Background: Cardiovascular disease (CVD) risk in familial hypercholesterolaemia (FH) is driven by cumulative exposure to high low-density lipoprotein cholesterol (LDL-C) levels. Previously, LDL-C burden has been loosely approximated using the cholesterol year score (CYS) based on two LDL-C readings only. We aimed to determine whether a more sophisticated LDL-C burden score based on serial LDL-C measurements, could more accurately predict major atherosclerotic cardiovascular events (MACE) in FH patients.

Methods: A retrospective longitudinal study was conducting using data from patients followed-up at a tertiary-centre lipid clinic. Area under the curve (AUC) was determined to represent cumulative LDL-C burden using all available LDL-C values for individual patients. The primary outcome was MACE. AUC_{[LDL-C burden]}, CYS and other clinical factors were investigated for their role in predicting MACE using receiver operator characteristics (ROC) and Kaplan-Meier analyses. Sub-analyses were performed among subgroups based on age.

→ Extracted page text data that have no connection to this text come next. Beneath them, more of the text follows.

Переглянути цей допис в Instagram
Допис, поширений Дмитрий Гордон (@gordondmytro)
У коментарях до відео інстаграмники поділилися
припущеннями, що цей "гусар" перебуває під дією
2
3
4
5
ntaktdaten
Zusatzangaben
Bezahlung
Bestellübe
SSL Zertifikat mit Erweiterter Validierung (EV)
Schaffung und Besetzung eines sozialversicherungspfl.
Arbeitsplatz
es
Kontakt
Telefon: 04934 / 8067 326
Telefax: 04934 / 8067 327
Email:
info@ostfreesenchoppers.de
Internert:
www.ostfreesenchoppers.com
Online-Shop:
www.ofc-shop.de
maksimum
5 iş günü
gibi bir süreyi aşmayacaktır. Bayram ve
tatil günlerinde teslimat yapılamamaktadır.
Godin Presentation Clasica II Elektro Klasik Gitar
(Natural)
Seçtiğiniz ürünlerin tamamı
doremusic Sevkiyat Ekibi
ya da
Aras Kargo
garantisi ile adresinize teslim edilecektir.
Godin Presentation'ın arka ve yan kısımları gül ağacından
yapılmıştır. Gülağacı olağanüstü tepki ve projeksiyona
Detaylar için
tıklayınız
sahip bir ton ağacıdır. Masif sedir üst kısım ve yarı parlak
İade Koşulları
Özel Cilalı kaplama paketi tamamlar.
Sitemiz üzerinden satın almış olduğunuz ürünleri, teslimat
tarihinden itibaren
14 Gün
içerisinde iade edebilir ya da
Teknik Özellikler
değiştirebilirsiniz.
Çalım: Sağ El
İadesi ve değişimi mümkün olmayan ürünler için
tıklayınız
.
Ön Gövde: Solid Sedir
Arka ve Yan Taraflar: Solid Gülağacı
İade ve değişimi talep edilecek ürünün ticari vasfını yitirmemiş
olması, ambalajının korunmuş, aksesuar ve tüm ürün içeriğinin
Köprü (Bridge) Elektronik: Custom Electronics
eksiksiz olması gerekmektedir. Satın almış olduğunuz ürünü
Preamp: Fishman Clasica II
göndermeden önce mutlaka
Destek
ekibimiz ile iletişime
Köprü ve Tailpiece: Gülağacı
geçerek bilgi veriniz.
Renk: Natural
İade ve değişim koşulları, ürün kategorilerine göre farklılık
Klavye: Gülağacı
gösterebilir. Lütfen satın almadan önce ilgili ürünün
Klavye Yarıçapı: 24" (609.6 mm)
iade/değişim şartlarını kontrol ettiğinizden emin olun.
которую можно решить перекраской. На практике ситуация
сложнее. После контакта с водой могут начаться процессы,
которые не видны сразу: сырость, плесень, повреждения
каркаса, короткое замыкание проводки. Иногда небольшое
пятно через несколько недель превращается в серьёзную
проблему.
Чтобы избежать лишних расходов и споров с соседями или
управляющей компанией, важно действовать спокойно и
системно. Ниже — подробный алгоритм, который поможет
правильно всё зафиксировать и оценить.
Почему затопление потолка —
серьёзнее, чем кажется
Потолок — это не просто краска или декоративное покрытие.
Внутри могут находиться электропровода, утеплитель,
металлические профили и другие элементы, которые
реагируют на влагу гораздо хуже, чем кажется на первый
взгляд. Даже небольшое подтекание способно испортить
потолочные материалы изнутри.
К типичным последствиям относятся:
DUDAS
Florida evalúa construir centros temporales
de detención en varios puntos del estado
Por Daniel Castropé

Results: Seventy patients (male 55.7%, mean age 56.8±17.7) were included, of which 14 suffered a MACE during the follow-up period. Patients with MACE had significantly higher AUC_{[LDL-C burden]} compared to those without MACE (P<0.05). However, this was only the case for younger patients (P<0.01 for patients <60 yr vs P=0.27 for patients >60 yr). This pattern was supported by Kaplan-Meier analysis. Area under the ROC curve analysis showed that the CYS tool (AUC=0.696) is as valid at predicting MACE as AUC_{[LDL-C burden]} (AUC=0.685).

Conclusions: Cumulative LDL-C burden is associated with MACE development in FH patients, particularly in patients under the age of 60. The CYS tool is as effective at predicting CVD as using serial LDL-C values after diagnosis to represent LDL-C burden.